Chaque étudiant Djiboutien doit donc débourser 1.300 € pour la chambre universitaire et l’inscription. En plus, il faut qu’il puisse faire face aux dépenses quotidiennes et aux achats de fourniture, que nous estimons à 20 € par jour, soit 900 € jusqu’à fin octobre (et en France avec 20 € par jour pour les transports, les petites fournitures et l’alimentation, il faut être économe, très économe). Au total, les étudiants auraient du recevoir non pas 600 € mais un minimum de 2.200 € pour commencer leurs études dans la sérénité et pour tenir jusqu’à fin octobre.

Rien de tout cela ! Nous les étudiants djiboutiens, qui ont été jugés comme étant les meilleurs de leur promotion, nous n’avons reçu que 600 euros et nous sommes donc à la rue !

“Nous avons alerté les autorités et en particulier l’Ambassade de Djibouti à Paris, mais l’ambassadeur, le taciturne Rachad Farah s’est muré dans un silence coupable, pour éviter de nous répondre.”

Quand on sait qu’il est si prompt à accueillir, à l’aéroport, les enfants du dictateur et même à leur proposer de faire leurs courses à leur place. Pour eux, ils trouvent toujours des liquidités. Cet homme à tout faire et accessoirement excellence n’a pas jugé utile de prendre notre détresse en main.

Pourtant nous considérons que
cette affaire est de très haute importance pour la République puisque nous représentons l’avenir même de notre Nation.

Silence total aussi du coté du nouveau ministre de l’Enseignement supérieur et de la Recherche qui semble être pris au piège par le Président de l’Université de Djibouti, un homme arrogant et mégalomane.

Le Président de l’Université chercherait à corrompre le Ministre pour conserver son poste pour la quatrième année consécutive, malgré le déclin sans appel de l’Université de Djibouti.

Certaines mauvaises langues prétendent qu’il préfère occuper son temps à la recherche de son bien-être personnel plutôt qu’à la gestion de l’Université.
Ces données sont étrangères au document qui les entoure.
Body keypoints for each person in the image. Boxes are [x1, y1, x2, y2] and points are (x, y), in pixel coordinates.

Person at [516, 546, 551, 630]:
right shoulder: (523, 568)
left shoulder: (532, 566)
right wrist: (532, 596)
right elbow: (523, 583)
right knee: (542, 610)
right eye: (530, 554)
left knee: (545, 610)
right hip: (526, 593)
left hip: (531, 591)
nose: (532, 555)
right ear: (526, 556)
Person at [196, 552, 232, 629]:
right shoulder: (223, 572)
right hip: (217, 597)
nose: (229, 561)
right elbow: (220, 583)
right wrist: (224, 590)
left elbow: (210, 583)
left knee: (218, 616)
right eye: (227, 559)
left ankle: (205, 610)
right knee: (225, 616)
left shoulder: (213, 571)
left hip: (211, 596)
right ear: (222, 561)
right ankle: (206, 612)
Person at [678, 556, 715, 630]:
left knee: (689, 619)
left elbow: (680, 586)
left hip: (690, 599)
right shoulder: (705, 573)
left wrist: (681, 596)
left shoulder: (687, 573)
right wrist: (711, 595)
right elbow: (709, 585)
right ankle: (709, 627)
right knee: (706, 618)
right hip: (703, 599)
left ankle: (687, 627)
Certains vont même jusqu’à le qualifier de schizophrène : en 3 jours, il aurait fait rénover ‘en façade’ l’Université de Djibouti pour montrer son allégeance au candidat-dictateur qui était venu la visiter …

Il est possible que le dictateur n’ait pas été tenu au courant dans le détail de la situation dramatique des étudiants boursiers envoyés à Besançon sans les munitions nécessaires.

L’imagine-t-il même ?

Probablement pas, car un homme qui peut affrêter sur un simple claquement de doigt son propre Boeing pour assister à la remise de diplôme de sa fille aux USA (Combien le montant de ce voyage : 1 million US $ ??? sur le trésor public) , n’est plus en état d’imaginer que des jeunes vivent un cauchemar dans une ville de France, sans un sou, en dépit des promesses qui leur avait été faites.
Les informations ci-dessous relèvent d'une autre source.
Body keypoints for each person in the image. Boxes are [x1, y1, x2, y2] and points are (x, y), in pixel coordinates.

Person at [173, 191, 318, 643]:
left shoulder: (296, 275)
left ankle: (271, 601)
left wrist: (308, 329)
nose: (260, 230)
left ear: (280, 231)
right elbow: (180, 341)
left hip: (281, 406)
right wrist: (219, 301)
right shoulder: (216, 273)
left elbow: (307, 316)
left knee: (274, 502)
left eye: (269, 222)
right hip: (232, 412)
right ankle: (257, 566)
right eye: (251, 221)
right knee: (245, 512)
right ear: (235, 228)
Aura-t-il la capacité de prendre des sanctions ? Quelle sera sa réaction quand il apprendra que des jeunes Djiboutiens passent leurs nuits dans la rue de l’une des villes les plus froides de France ?

“Espérons qu’il entendra notre appel et puisqu’il a le pouvoir de le faire, qu’il donnera immédiatement les instructions pour que nous recevions le complément financier indispensable pour nous inscrire à la faculté et pour louer nos chambres.”